= What is expected =
Among the lines below, take the one holding "potted plant: present", the one holding "candle: none [306,595,347,698]", and all lines between them. Set them down exactly.

**** Given records ****

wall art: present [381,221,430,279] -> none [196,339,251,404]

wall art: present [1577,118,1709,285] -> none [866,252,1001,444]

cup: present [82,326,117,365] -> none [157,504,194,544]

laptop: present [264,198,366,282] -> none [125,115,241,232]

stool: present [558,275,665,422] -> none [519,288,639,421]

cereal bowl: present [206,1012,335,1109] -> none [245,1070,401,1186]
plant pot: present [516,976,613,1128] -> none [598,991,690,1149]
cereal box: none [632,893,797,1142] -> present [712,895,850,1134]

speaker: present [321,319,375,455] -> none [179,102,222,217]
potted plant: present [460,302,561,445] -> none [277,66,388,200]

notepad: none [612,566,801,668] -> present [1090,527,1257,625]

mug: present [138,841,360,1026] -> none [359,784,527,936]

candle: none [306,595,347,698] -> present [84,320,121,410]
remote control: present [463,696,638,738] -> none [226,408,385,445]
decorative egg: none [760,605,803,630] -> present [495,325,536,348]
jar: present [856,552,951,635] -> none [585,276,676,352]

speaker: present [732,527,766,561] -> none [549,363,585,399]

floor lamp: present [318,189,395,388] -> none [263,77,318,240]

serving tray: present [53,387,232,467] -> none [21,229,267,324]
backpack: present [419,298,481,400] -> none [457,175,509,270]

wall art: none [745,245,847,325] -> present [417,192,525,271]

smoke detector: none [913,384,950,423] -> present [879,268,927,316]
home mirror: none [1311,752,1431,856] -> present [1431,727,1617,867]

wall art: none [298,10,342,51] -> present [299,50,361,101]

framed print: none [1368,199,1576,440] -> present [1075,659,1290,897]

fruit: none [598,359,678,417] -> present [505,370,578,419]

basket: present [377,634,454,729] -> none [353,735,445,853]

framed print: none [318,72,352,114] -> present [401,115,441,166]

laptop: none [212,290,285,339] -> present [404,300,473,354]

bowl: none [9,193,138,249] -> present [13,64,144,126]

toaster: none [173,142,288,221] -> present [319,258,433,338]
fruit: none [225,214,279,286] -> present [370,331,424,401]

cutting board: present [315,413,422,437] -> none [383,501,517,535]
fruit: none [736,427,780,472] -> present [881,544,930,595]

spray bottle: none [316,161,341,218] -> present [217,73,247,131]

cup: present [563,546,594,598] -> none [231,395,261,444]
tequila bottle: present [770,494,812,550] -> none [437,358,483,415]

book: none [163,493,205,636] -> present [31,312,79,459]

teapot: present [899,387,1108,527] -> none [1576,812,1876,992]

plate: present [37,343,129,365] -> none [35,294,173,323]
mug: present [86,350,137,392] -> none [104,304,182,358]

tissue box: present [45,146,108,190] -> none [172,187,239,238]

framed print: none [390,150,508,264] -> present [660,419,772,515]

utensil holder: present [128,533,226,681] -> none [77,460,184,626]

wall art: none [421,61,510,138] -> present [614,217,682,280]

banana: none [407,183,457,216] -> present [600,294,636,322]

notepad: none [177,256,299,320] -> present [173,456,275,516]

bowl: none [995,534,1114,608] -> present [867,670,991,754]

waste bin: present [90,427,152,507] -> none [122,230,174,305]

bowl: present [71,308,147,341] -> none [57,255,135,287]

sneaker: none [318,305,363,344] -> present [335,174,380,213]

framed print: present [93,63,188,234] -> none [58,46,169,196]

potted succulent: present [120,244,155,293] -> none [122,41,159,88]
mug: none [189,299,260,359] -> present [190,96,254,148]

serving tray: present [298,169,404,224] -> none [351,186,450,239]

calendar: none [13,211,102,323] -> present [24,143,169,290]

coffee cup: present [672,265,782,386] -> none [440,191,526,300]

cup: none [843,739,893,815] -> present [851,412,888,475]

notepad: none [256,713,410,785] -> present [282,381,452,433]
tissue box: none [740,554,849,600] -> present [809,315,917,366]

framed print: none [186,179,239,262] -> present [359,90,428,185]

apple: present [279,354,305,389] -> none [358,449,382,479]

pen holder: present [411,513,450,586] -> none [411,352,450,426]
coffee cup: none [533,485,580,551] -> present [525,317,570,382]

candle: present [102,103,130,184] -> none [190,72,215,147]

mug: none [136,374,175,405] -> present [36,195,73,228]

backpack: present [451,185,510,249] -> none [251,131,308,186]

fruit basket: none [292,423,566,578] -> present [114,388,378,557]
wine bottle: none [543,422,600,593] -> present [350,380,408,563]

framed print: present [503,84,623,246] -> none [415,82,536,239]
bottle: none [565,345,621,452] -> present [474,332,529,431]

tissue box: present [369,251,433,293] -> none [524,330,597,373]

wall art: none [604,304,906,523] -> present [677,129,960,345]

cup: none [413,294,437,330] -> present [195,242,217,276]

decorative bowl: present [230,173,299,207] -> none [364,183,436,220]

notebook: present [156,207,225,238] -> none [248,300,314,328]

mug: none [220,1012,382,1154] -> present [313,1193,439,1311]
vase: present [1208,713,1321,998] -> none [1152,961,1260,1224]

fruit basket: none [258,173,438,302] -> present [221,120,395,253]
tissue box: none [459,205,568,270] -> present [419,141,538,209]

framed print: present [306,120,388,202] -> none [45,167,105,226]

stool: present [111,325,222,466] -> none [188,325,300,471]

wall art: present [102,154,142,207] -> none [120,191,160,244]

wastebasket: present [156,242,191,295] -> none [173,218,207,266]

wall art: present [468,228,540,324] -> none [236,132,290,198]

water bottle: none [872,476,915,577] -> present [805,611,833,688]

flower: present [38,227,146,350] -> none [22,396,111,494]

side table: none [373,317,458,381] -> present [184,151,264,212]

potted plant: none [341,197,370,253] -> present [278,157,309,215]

****

= Written answer =
potted plant: present [460,302,561,445] -> none [277,66,388,200]

notepad: none [612,566,801,668] -> present [1090,527,1257,625]

mug: present [138,841,360,1026] -> none [359,784,527,936]

candle: none [306,595,347,698] -> present [84,320,121,410]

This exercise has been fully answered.